I like Jim, and I like his other books about the Buffalo special teams player turned cop. But this effort falls flat, mainly because of an uninteresting lead character.
Now, Jim’s newest work of fiction – DON’T TOUCH THE HAIR! – about a lawyer turned spy turned lover-of-all-things-Japanese has potential. The protagonist, Berry Isley, is an engaging chap, who we see come of age as he struggles with his addiction to sex.
Personally I like the no-beard thing. Professional isn’t the word that comes to mind, though.
Personally I like the no-beard thing. Professional isn’t the word that comes to mind, though.
I saw Jim with the Bad Boys at Murder in the Magic City last year and have to say Mr. Born was on good behavior in this interview.

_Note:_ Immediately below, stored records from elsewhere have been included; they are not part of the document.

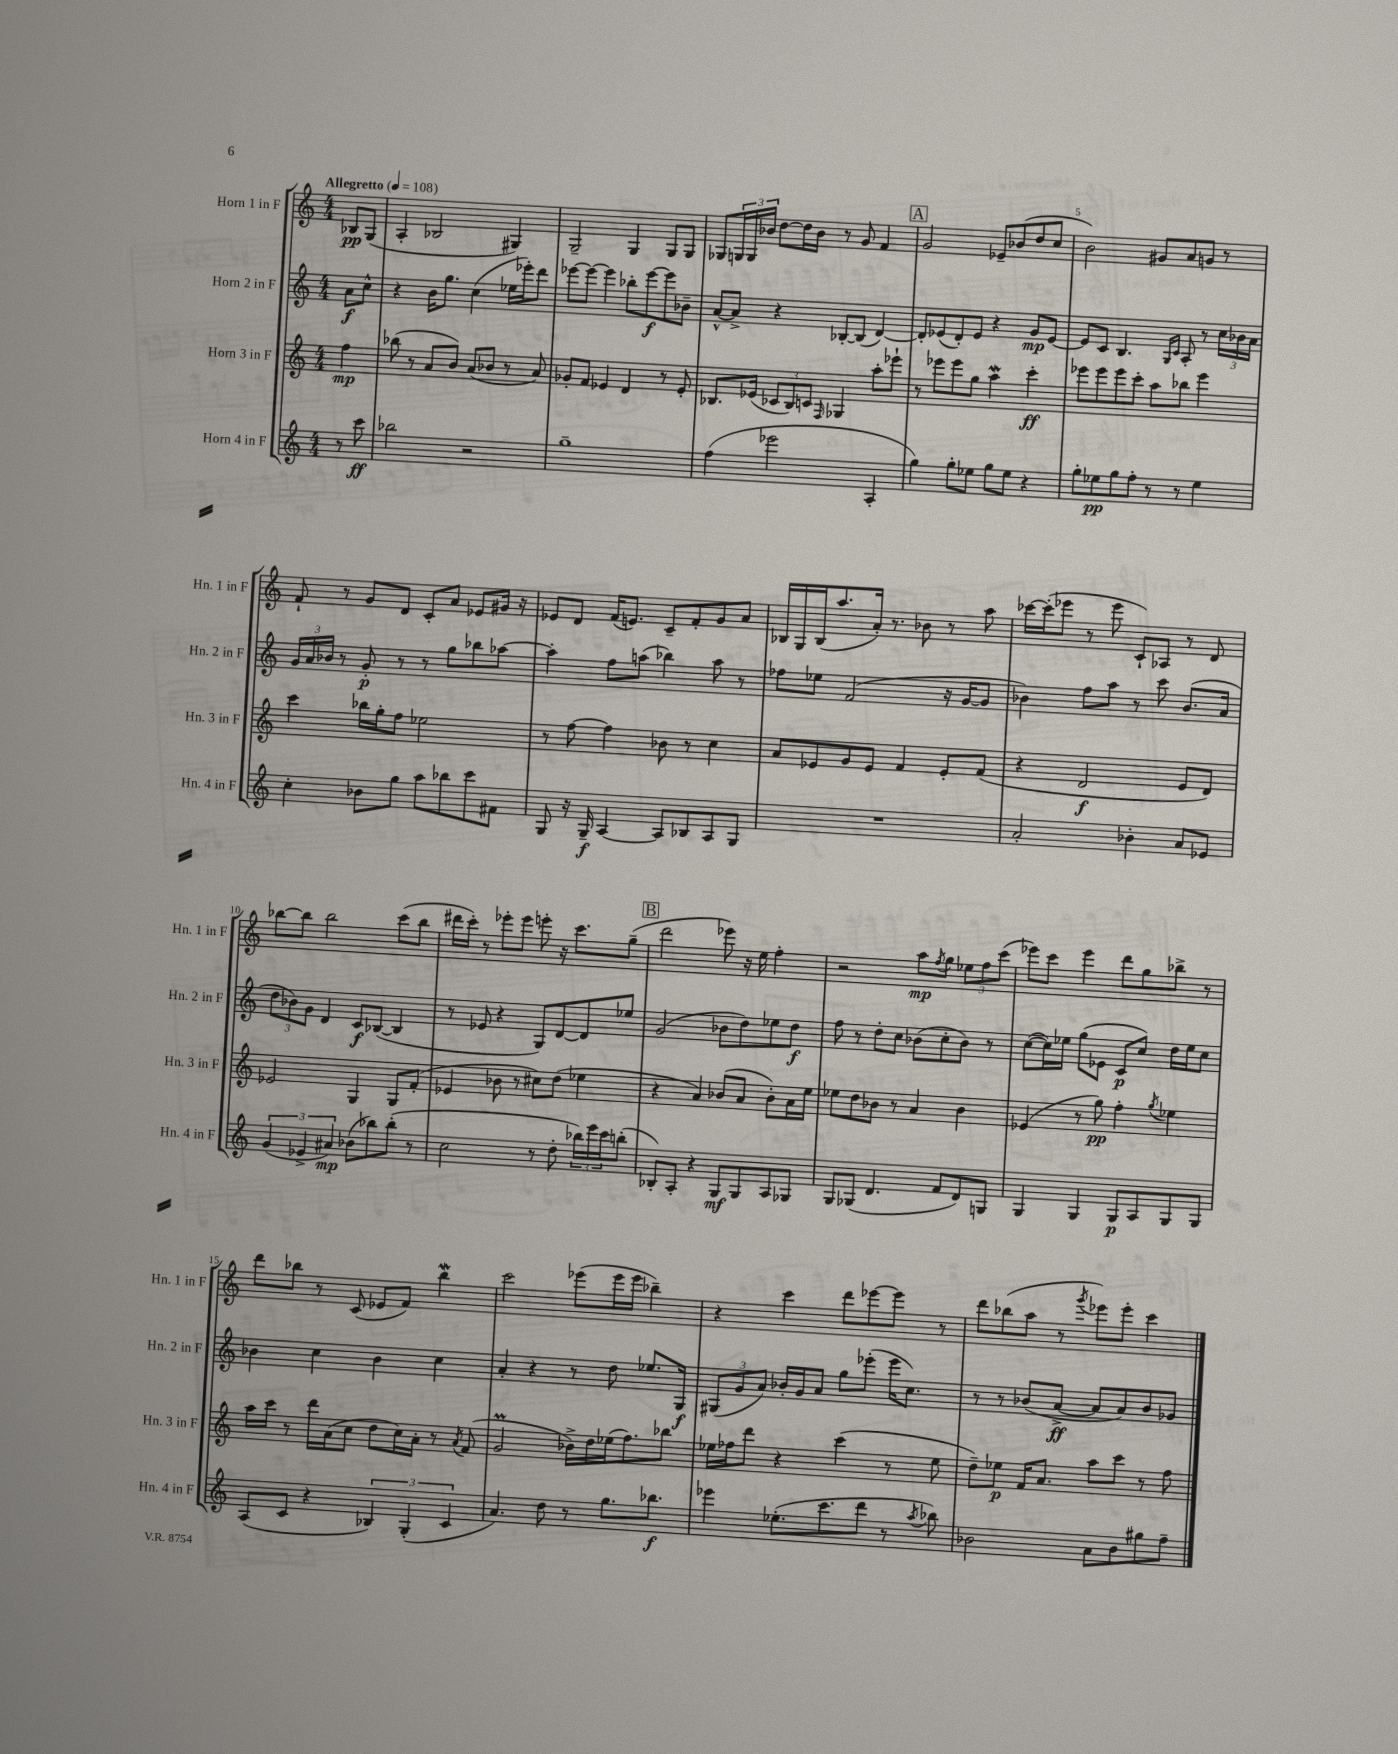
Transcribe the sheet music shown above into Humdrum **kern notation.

**kern	**kern	**kern	**kern
*staff4	*staff3	*staff2	*staff1
*clefG2	*clefG2	*clefG2	*clefG2
*k[]	*k[]	*k[]	*k[]
*M4/4	*M4/4	*M4/4	*M4/4
*MM108	*MM108	*MM108	*MM108
8r	4ff	8a	8B-
8ccc	.	8cc^^	(8G
=	=	=	=
2bb-	(8bb-	4r	4A'
.	8r	.	.
.	8a	16b	2B-
.	.	8.gg	.
.	8b)	.	.
2r	(8a	(4cc	.
.	8b-	.	.
.	8r	16ee-	4G#)
.	.	16eee-')	.
.	8a)	8ddd	.
=	=	=	=
1gg~	8g-'	[8eee-	2G~
.	8f	8eee-_	.
.	4e-	4eee-]	.
.	4d	8bb-'	4G
.	.	[8eee-	.
.	8r	8eee-]	8G
.	8e-'	8b-~	8G
=	=	=	=
(4ff	8.B-	[8a^^	8G-
.	.	8a^]	24G
.	.	.	24G
.	(16e-	.	.
.	.	.	24b-
2eee-	12c-	4r	[8dd
.	12B-)	.	.
.	.	.	16dd]
.	12c	.	.
.	.	.	16b-
.	16qqF	.	.
.	4G-	[8B-'	8r
.	.	(8B-]	8g
4A'	8aa'	[4d)	4f
.	8eee-`	.	.
=	=	=	=
4gg)	8r	8d']	2g
.	8eee-	(8e-	.
8gg'	8eee-	8d')	.
8ee-	8gg	8e-	.
8gg	4aa	4r	8e-~
8ee-	.	.	(8b-
4r	4ccc'	8g	8dd
.	.	[8e-	8cc
=	=	=	=
8gg'	8eee-	8e-]	2b)
8ee-	8eee-	8c	.
8gg	8eee-	4.B	.
8ff'	8ccc'	.	.
8r	8aa	.	8g#
.	.	16qqG	.
.	.	16qqc	.
8r	8bb-	8A'	8a
4ee-	4eee-	8r	8g
.	.	24cc	8r
.	.	24b-	.
.	.	24a	.
=	=	=	=
4cc'	4ccc	24g	8f`
.	.	24a	.
.	.	24b-	.
.	.	8r	8r
8b-	16bb-	8g'	8g
.	16gg'	.	.
8gg	8ff	8r	8d
8aa	2ee-	8r	8c'
8bb-	.	8gg	8a
8ccc	.	8bb-	8e-
8f#	.	[8aa-	16g#
.	.	.	16r
=	=	=	=
8G	8r	4aa-']	8e-
16r	[8ff	.	8d
16G~	.	.	.
[4A	4ff]	8ff	(16f
.	.	.	8.e)
.	.	(8aa	.
8A]	8b-	4bb-)	8c~
8B-	8r	.	8f'
8A	4cc	8aa	8g
8G	.	8r	8a
=	=	=	=
1r	8a	8ff-	16B-
.	.	.	16G
.	8e-	8ee-	(16B-
.	.	.	8.aa
.	8g	(2f	.
.	8e-	.	16a')
.	.	.	8.r
.	4f	.	.
.	.	.	8b-
.	8e-'	16r	8r
.	.	[16g	.
.	(8f	8g]	8aa
=	=	=	=
2a'	4r	4b-)	[16ccc-
.	.	.	(16ccc-']
.	.	.	8eee-
.	2d	8ff	8r
.	.	8aa	8eee-
4b-'	.	8r	8c`)
.	.	8ccc	8A-
8a	8e	(8.b-	8r
8e-	8d)	.	8d
.	.	16a	.
=	=	=	=
(6g	2e-	12dd	[8bb-
.	.	12b-)	.
.	.	.	8bb-]
6e-^	.	12g	.
.	.	4d	2bb-
6a#)	.	.	.
(8b-	4G	8c	.
8bb-)	.	([8B-	.
(8bb-'	8G	4B-]	(8ccc
8r	(8f'	.	8bb-
=	=	=	=
2cc	4e-	8r	16ddd#
.	.	.	16ccc')
.	.	8e-	8r
.	8b-	4r	8eee-'
.	8r	.	8eee-
8r	8cc#)	8G)	8eee'
8dd'	(8dd	[8d	16r
.	.	.	8.ccc
24bb-)	4ee-	8d]	.
24eee	.	.	.
24ccc	.	.	.
(8bb'	.	8ee-	(8gg~
=	=	=	=
8B-')	4r	(2g	2ddd
8A'	.	.	.
4r	4a)	.	.
8G	(8b-	8b-	8eee-)
8G	8a	8dd)	16r
.	.	.	16ee
8A	8b-')	8ee-	4ff'
8G-	16a	8dd	.
.	16ee	.	.
=	=	=	=
8G	8ee-	8ff	2r
(8G-	8dd	8r	.
4.d	8b-	8dd'	.
.	8r	8cc	.
.	4a	(8b-	8aa
.	.	.	8qff
8f	.	8cc'	8gg
8d)	4b-	8b-)	12ee-
.	.	.	12ff
8G	.	8r	.
.	.	.	(12ccc
=	=	=	=
4G	(4e-	([8cc	8eee-)
.	.	16cc])	8ccc
.	.	16ee-	.
4G	8r	(8gg	4eee-
.	8gg)	8e-	.
8G	4ff'	8c	8ddd
8A	.	8cc)	8gg
.	8qgg	.	.
8G	4ee-	16dd	8bb-^
.	.	16ee-	.
8G	.	8cc	8r
=	=	=	=
(8A	16aa	4b-	8ddd
.	16ccc	.	.
8c	8r	.	8bb-
4r	16ddd	4cc	8r
.	(16a	.	.
.	8cc	.	(8c
6B-)	8dd	4b-	8e-
.	16cc)	.	8f)
(6G'	.	.	.
.	16a'	.	.
.	8r	4cc	4bb-
6c	.	.	.
.	8qa	.	.
.	(8f	.	.
=	=	=	=
4.a)	2g	4a'	2ccc
.	.	4r	.
8dd	.	.	.
8r	16b-^)	8r	(8eee-
.	16dd	.	.
8.gg	(16ee-	8dd	16eee-
.	8.ff)	.	16eee-
.	.	8.ee-	4bb-~)
8.bb-	.	.	.
.	8bb-	.	.
.	.	16G	.
=	=	=	=
4eee-	16ee-	(12G#	4r
.	16ff-	.	.
.	.	12g	.
.	8ddd	.	.
.	.	12a)	.
(8.ee-'	4r	16b-'	4ccc
.	.	16g	.
.	.	8a	.
8.ccc	.	.	.
.	(4ccc	8gg	8ddd
8ddd	.	(8eee-'	[8eee-
8r	8r	16eee-	8eee-]
.	.	8.cc)	.
8qaa	.	.	.
8bb-)	8ee-	.	8r
=	=	=	=
2b-	8dd~)	8r	8ddd
.	8ee-	8r	(8bb-
.	16f	(8b-	8aa
.	8.a	.	.
.	.	[8a^	8r
.	.	.	8qggg
8a	8aa	8a]	8eee-)
8b-	8ccc	8a)	8eee-'
8gg#	8r	8b-	4ccc
8ff~	8ff	8g-	.
==	==	==	==
*-	*-	*-	*-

Love the idea for the L.A. book, but wonder about that protag. He sounds too familiar somehow . . .
Keep off the beard, Jim. Believe me, flesh is *in*.

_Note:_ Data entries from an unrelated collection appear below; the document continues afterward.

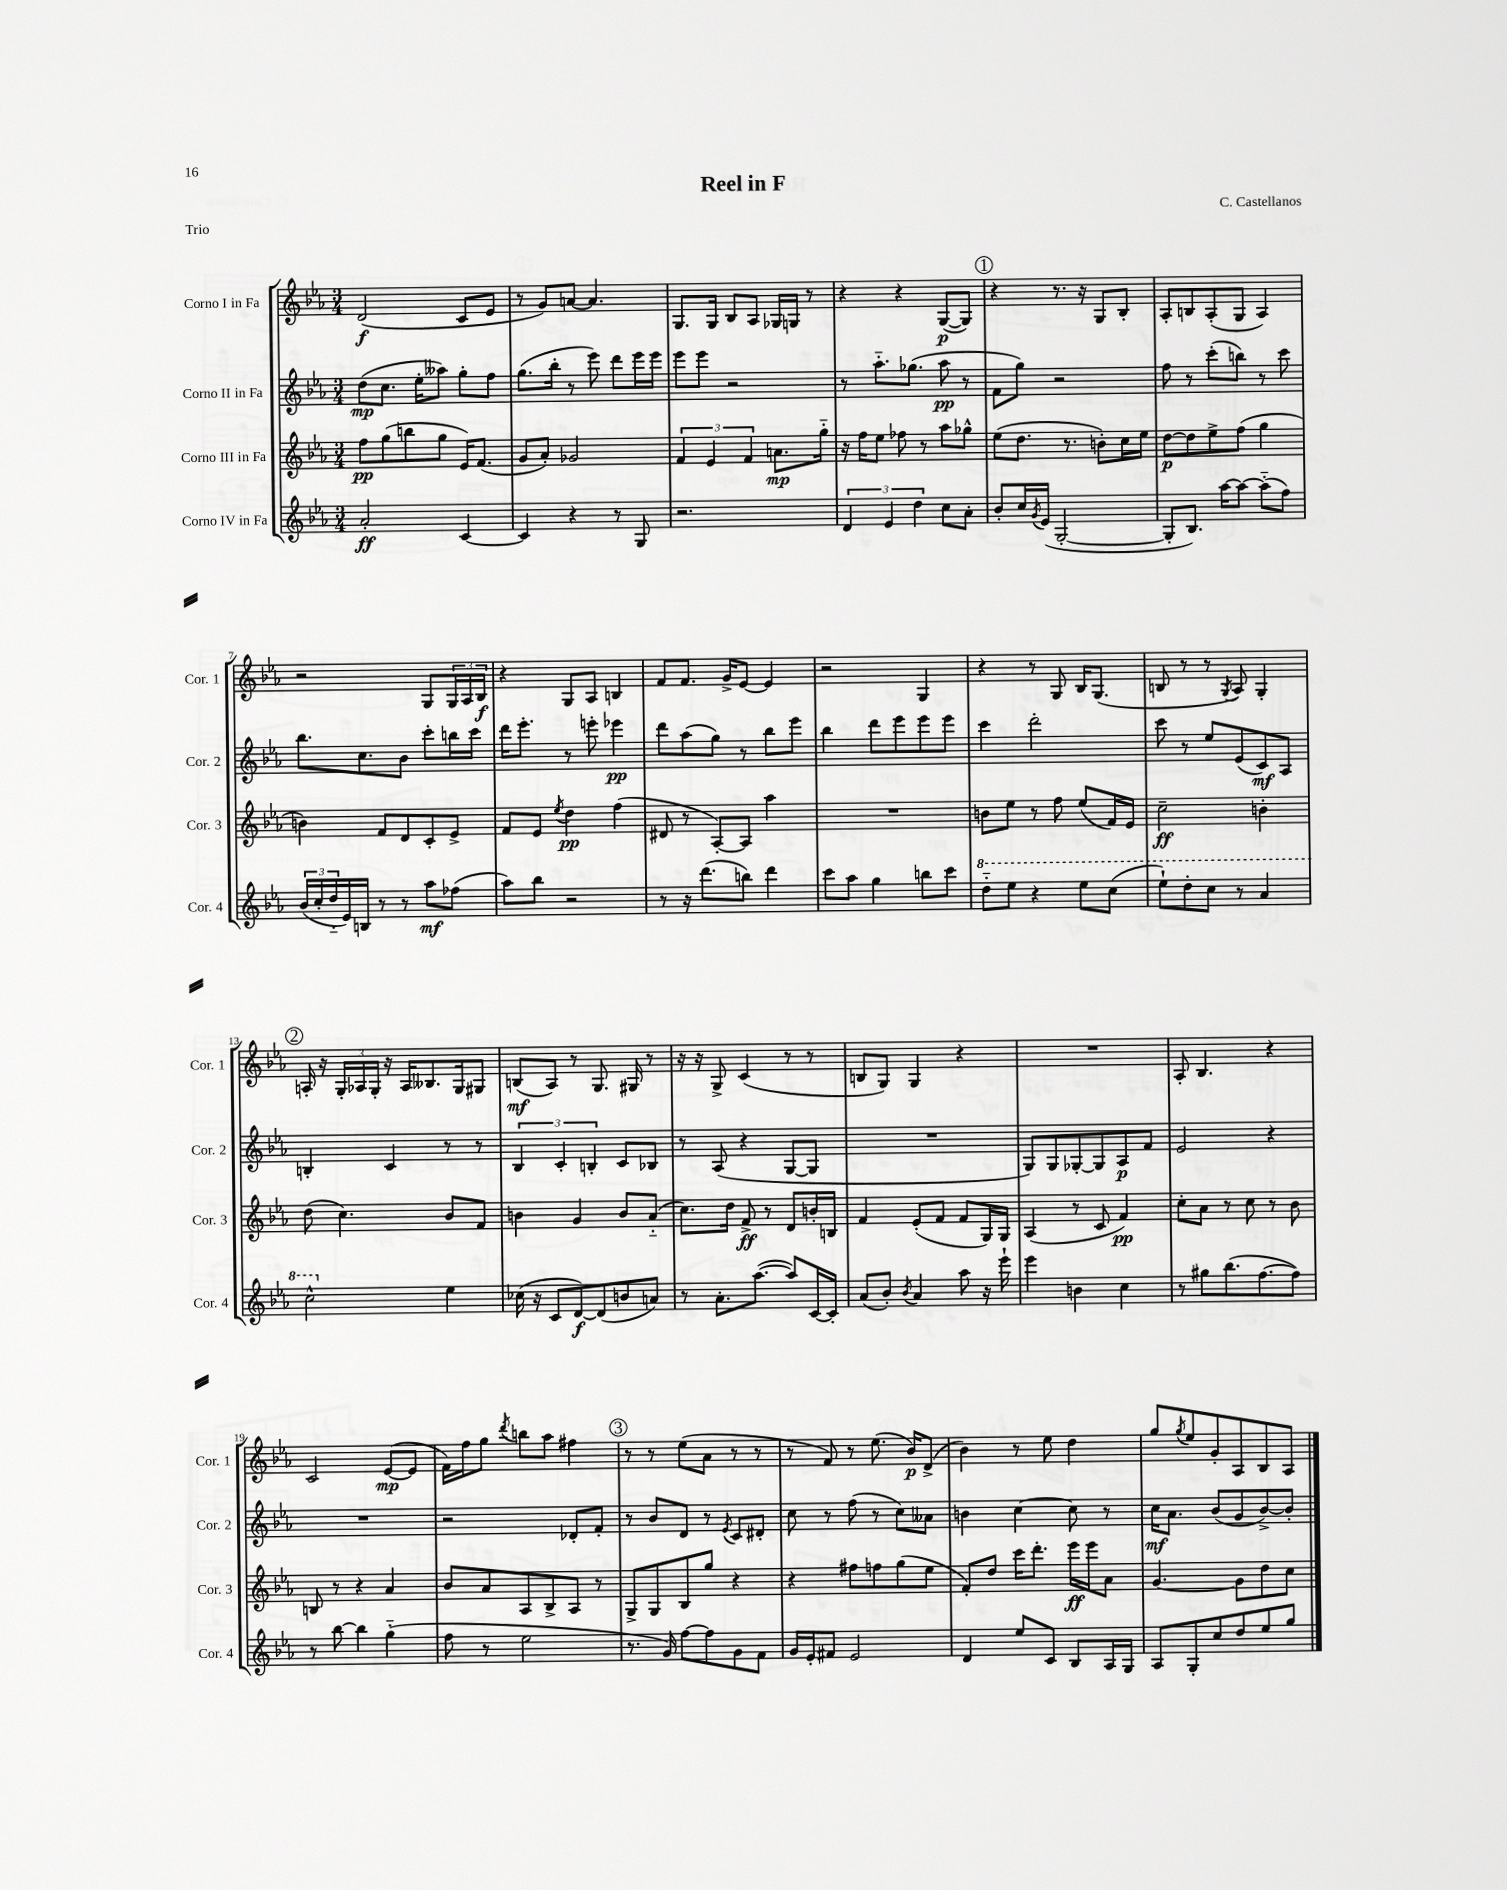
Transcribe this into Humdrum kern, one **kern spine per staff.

**kern	**kern	**kern	**kern
*staff4	*staff3	*staff2	*staff1
*clefG2	*clefG2	*clefG2	*clefG2
*k[b-e-a-]	*k[b-e-a-]	*k[b-e-a-]	*k[b-e-a-]
*M3/4	*M3/4	*M3/4	*M3/4
2a-'	8ff	(8dd	(2d
.	(8gg	8.cc	.
.	8bb	.	.
.	.	16ee-'	.
.	8gg	8aa--)	.
[4c	16e-)	8gg'	8c
.	(8.f	.	.
.	.	8ff	8e-
=	=	=	=
4c]	8g	(8.gg	8r
.	8a-')	.	8g)
.	.	16bb-'	.
4r	2g-	8r	[8a
.	.	8eee-)	4.a]
8r	.	8ddd	.
8G	.	16eee-	.
.	.	16eee-	.
=	=	=	=
2.r	6f	8eee-	8.G
.	.	8eee-	.
.	6e-	.	.
.	.	.	16G
.	.	2r	8B-
.	6f	.	.
.	.	.	8A-
.	8.a	.	16G-
.	.	.	16G
.	.	.	8r
.	16gg'~	.	.
=	=	=	=
6d	16r	8r	4r
.	16ff	.	.
.	8ee-	8.aa-'~	.
6e-	.	.	.
.	8ff-	.	4r
.	.	(8.gg-	.
6dd	.	.	.
.	8r	.	.
8cc	8aa-	8aa-	([8G
8a-'	8gg-^^	8r	8G])
=	=	=	=
8b-'	(8ee-	8f	4r
16cc	8.dd	8gg)	.
8qg	.	.	.
(16e-	.	.	.
[2G'	.	2r	8.r
.	8.r	.	.
.	.	.	16r
.	8b')	.	8G
.	16cc	.	8B-'
.	16ee-	.	.
=	=	=	=
8G']	[8dd	8ff	8A-'
8.B-)	8dd]	8r	8B
.	8ee-^	(8ccc'	(8A-'
[16aa-	.	.	.
8aa-_	(8ff	8bb)	8G
(8aa-'~]	4gg	8r	4A-)
8ff)	.	8ccc	.
=	=	=	=
(24b-	4b)	8.bb-	2r
24cc'	.	.	.
24dd'~	.	.	.
16e-)	.	.	.
16B	.	8.cc	.
8r	8f	.	.
8r	8d	8b-	.
8aa-	8c'	8ccc'	8G
(8ff-	8e-^	16bb	24G
.	.	.	24A-
.	.	16ccc	.
.	.	.	24B-
=	=	=	=
8aa-)	8f	16ddd	4r
.	.	8.eee-'	.
8bb-	8e-	.	.
.	8qee-	.	.
2r	4dd	8r	8G
.	.	8eee'	8A-
.	(4ff	4eee-	4B
=	=	=	=
8r	8d#	8ddd	8f
16r	8r	(8aa-	8.f
(8.ddd	.	.	.
.	[8A-')	8gg)	.
.	.	.	16g^
8bb)	8A-]	8r	[8e-
4ddd	4aa-	8bb-	4e-]
.	.	8eee-	.
=	=	=	=
8ccc	2.r	4bb-	2r
8aa-	.	.	.
4gg	.	8ddd	.
.	.	8eee-	.
8bb	.	8eee-	4G
8ccc	.	8eee-	.
=	=	=	=
8ddd'~	8b	4ccc	4r
8eee-	8ee-	.	.
4r	8r	2ddd'	8r
.	8ff	.	8G
8eee-	(8ee-	.	16B-
.	.	.	(8.G
(8ccc	16f)	.	.
.	16e-	.	.
=	=	=	=
8eee-`)	2cc~	8ccc	8B
8ddd'	.	8r	8r
8ccc	.	8ee-	8r
.	.	.	8qG
8r	.	(8e-	8A-)
4aa-	4b'	8c)	4G'
.	.	8A-	.
=	=	=	=
2ccc^^	(8dd	4B'	16A'
.	.	.	16r
.	4.cc)	.	24G'
.	.	.	24A-
.	.	.	24G'
.	.	4c	16r
.	.	.	16A-
.	.	.	8.B--
4ee-	8b-	8r	.
.	.	.	16G
.	8f	8r	8G#
=	=	=	=
(16cc-	4b	6B-	(8B
16r	.	.	.
8c	.	.	8A-)
.	.	6c'	.
[8d)	4g	.	8r
.	.	6B'	.
(8d]	.	.	8.G
8b	8b	8c	.
.	.	.	16G#
8a)	(8a-'~	8B-	8r
=	=	=	=
8r	8.cc)	8r	16r
.	.	.	16r
8.a-'	.	(8A-	8G^
.	16dd	.	.
.	8f^	4r	(4c
([8.aa-	.	.	.
.	8r	.	.
8aa-])	8d	[8G	8r
[16c	16b'	8G]	8r
16c']	16B	.	.
=	=	=	=
(8a-	4f	2.r	8B
8b-')	.	.	8G)
8qb-	.	.	.
4a-	(8e-'	.	4G
.	8f	.	.
8aa-	8f	.	4r
16r	16G)	.	.
16eee-`	16G	.	.
=	=	=	=
4eee-	(4A-	8G)	2.r
.	.	8G	.
4b	8r	[8G-'	.
.	8c	8G-]	.
4cc	4f)	8A-	.
.	.	8f	.
=	=	=	=
8r	8cc'	2e-	8A-'
8gg#	8a-	.	4.B-
(8.bb-	8r	.	.
.	8cc	.	.
[8.ff	.	.	.
.	8r	4r	4r
8ff])	8b-	.	.
=	=	=	=
8r	8B	2.r	2c
[8bb-	8r	.	.
4bb-]	4r	.	.
(4gg'~	4a-	.	([8e-
.	.	.	8e-]
=	=	=	=
8ff	8b-	2r	16f)
.	.	.	16ff
8r	8a-	.	8gg
.	.	.	8qddd
2ee-	8A-	.	8bb
.	8B-^	.	8aa-
.	8A-	8d-'	4ff#
.	8r	8f'	.
=	=	=	=
8.r	8G^	8r	8r
.	8G	8b-	8r
16g)	.	.	.
[8ff	8B-	8d	(8ee-
8ff]	8gg	8r	8a-
.	.	8qe-	.
8g	4r	8c	8r
8f	.	8d#'	8r
=	=	=	=
16g	4r	8cc	8r
16e-'	.	.	.
8f#	.	8r	8f)
2e-	8ff#	(8ff	8r
.	8ff	8r	(8.ee-
.	(8gg	8cc)	.
.	.	.	16b-)
.	8ee-	8a--	(8d^
=	=	=	=
4d	8f')	4b	4b-)
.	8dd	.	.
8ee-	16ccc	[4cc	8r
.	8.ddd'	.	.
8c	.	.	8ee-
8B-	16eee-	8cc]	4dd
.	16eee-	.	.
16A-	8a-	8r	.
16G	.	.	.
=	=	=	=
8A-	[4.g	16cc	8gg
.	.	8.a-	.
.	.	.	8qgg
8G'	.	.	8ee-
8cc	.	(8b-	8g'
8dd	8g]	8g	8A-
8ee-	8dd	[8b-^)	8B-
8gg	8cc	8b-']	8A-
==	==	==	==
*-	*-	*-	*-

I met Jim at Magic City too, and have been a devoted Born fan ever since.One of my all time favorite people, and the writing… Mike, be prepared for a feeling of teetering on the edge, uncertainty and constant surprise. Good stuff.Hi Jim. Hi Evil. Nice job, as always.
Nice to see you here, Jim!
I got to watch that TV interview you posted on MySpace. “For James Born, the Glock and the ink cartridge are always loaded.”
Uh, Jim, could you keep an editor handy for occassions like this?
Uh, Donna? I don’t think Jim meant that at all!
And Mike: Sorry to be adding to your TBR pile – but you won’t be disappointed!
I haven’t read ARE YOU FREAKING CRAZY yet – but I’m sure it’ll be a smash.
Neil? Can you teach me how to steal plots? I promise to be your best friend ever.
Thanks for all the comments. I hope to sell the rights to Are you freakin’ Crazy to Lifetime while I’m in L.A. in a couple of weeks.
Donna knows she would be included in any night out.
That was low, Born. Low…
Well, hell – Guyot – Lifetime is better than Insipid Productions. That outfit is really the pits.
And Jim? Guess you better nix the beard in the future – your cheering section has spoken. 🙂
“The new look is easier and more professional. That’s a word you don’t hear in connection to me very often.”
“Professional” I’m not sure about, but I know I’ve heard “easier” used many times in conjunction with your name.
And can you answer the question for all of us – are the Glock AND the ink cartridge always loaded?
Jim, I’m honored. But… it’s not a prison love scene, is it?